The U.S. Supreme Court recently ruled in favor of Tyson Timbs, an Indiana man whose car was taken away after he plead guilty to selling heroin to undercover police officers.

During his arrest, authorities seized his Land Rover SUV, which was purchased for $42,000, money he had received from an insurance policy when his father passed away. The state of Indiana argued that the vehicle was taken because it had been used to transport drugs.

However, since Timbs purchased the vehicle for more than four times the maximum $10,000 fine one can receive for this type of drug conviction, the trail court ruled against the State as the SUV’s forfeiture “would be grossly disproportionate to the gravity of Timbs’ offense, and therefore unconstitutional under the Eighth Amendment’s Excessive Fines Clause.”

While the state of Indiana argued that even if the ban on excessive fines applies to the states, the restriction should apply only to fines that a person has to pay and not to the seizure of property used to commit a crime, reports NBC News.
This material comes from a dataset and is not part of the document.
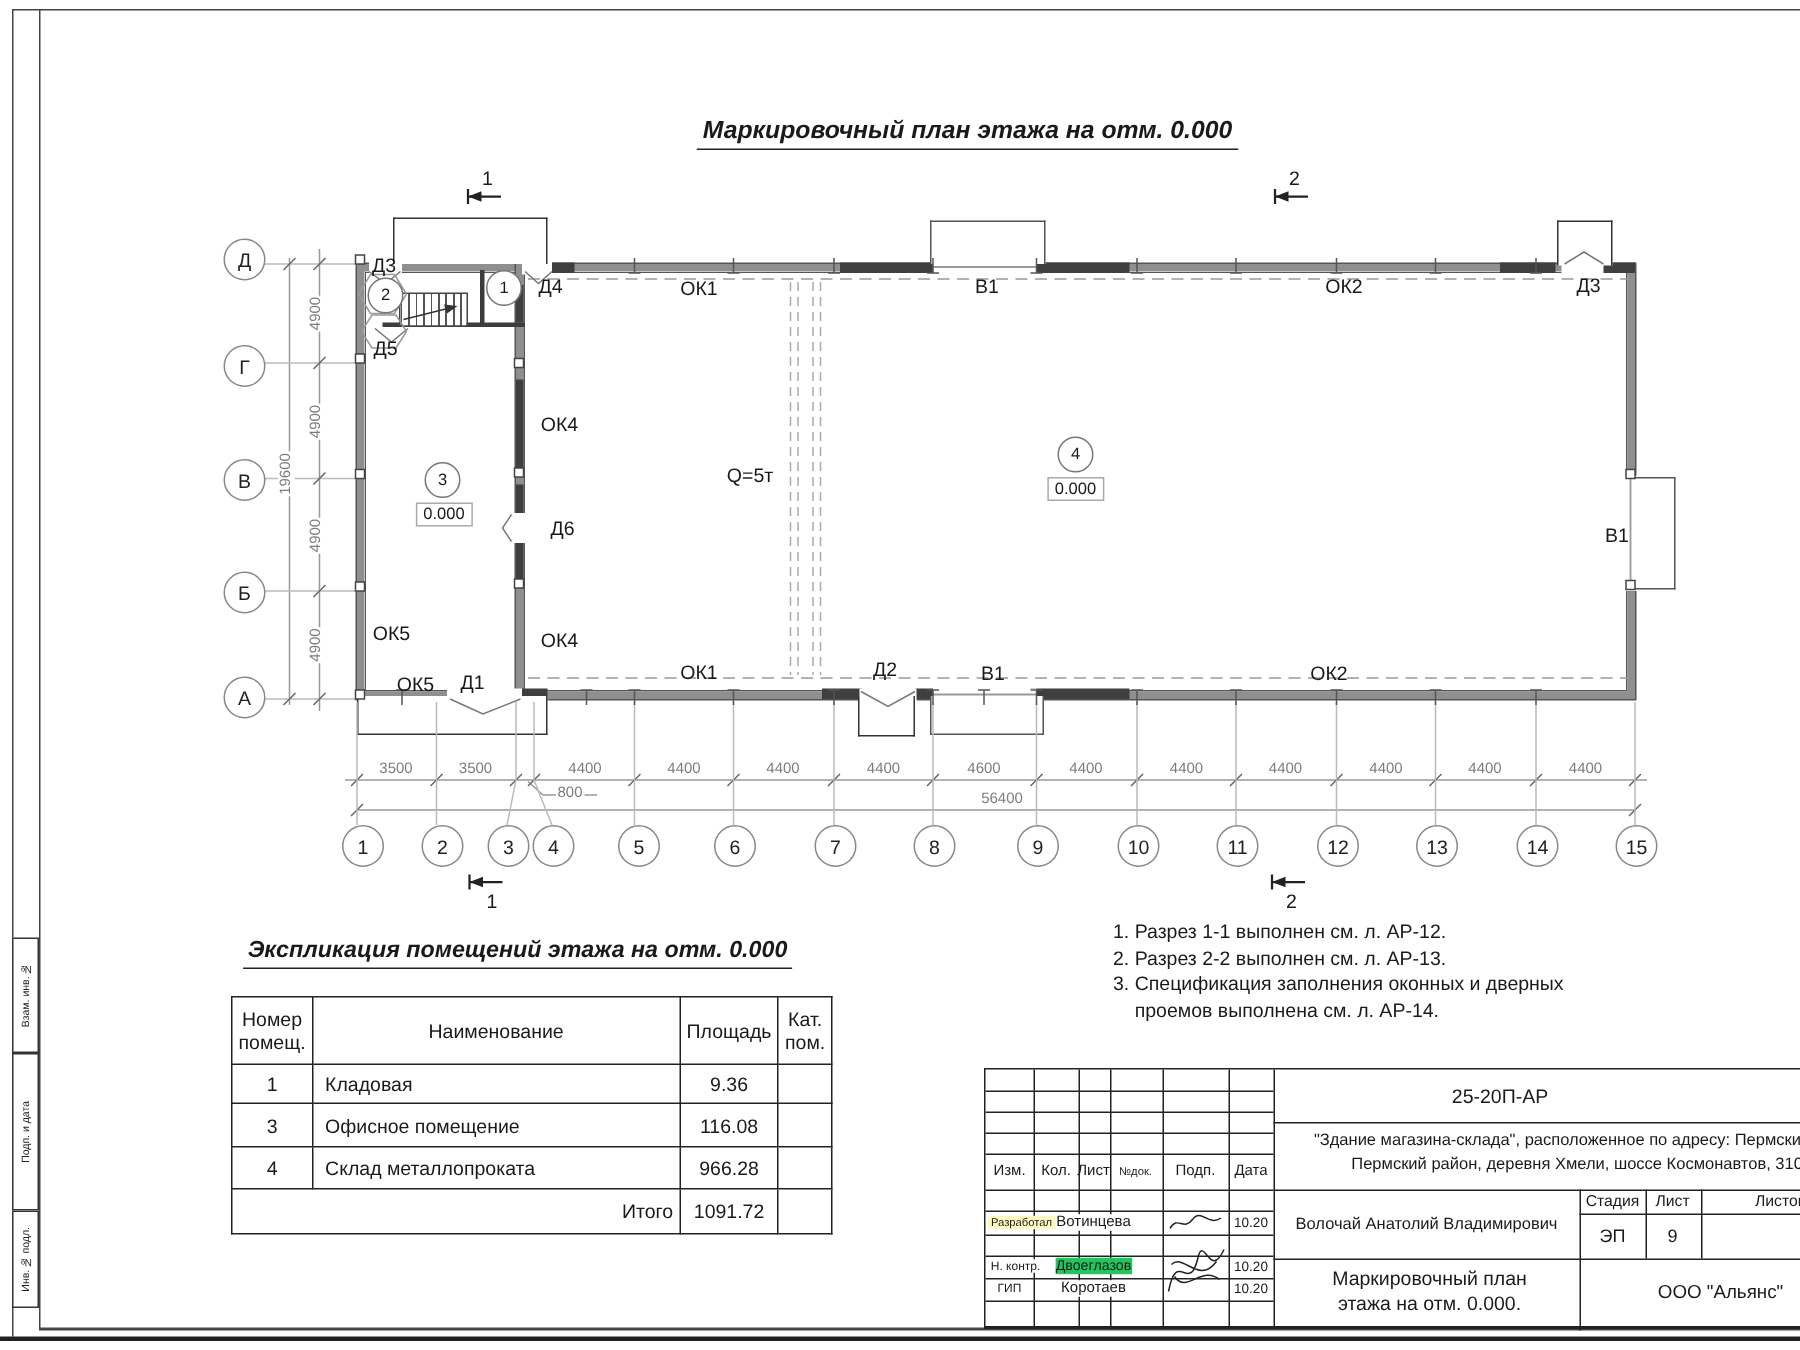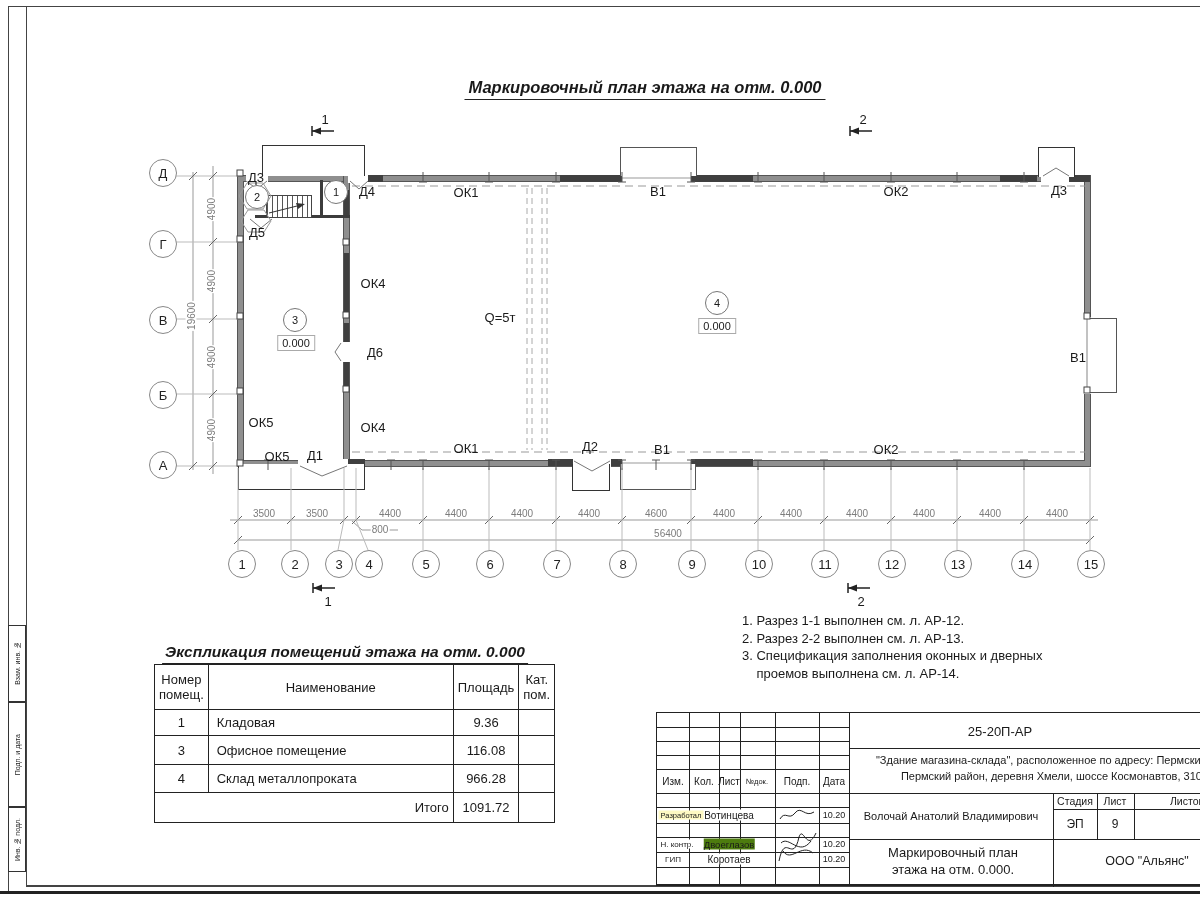"Экспликация помещений этажа на отм." .ttitle { margin-top: 18px -> none }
Fortunately for Timbs, the Supreme Court disagreed.

The decision was announced and written by Justice Ruth Bader Ginsburg, who went on to say that “the protection against excessive fines guards against abuses of government’s punitive or criminal law enforcement authority,” while adding that the safeguard “is fundamental to our scheme of ordered liberty.”

In fact, Ginsburg’s opinion on the matter has a precedent that dates back to as early as the year 1215, when England’s Magna Carta required that financial penalties “be proportioned to the wrong.”

Fellow Justice Clarence Thomas concurred with Ginsburg, saying that the right to be free of excessive fines is “a privilege of American citizenship.”

According to Timbs, his troubles started when he became addicted to an opioid prescription for persistent foot pain. When his supply ran out, he reached out to drug dealers and began using heroin. In order to pay for his addiction, he then began selling the drug himself, prior to his arrest.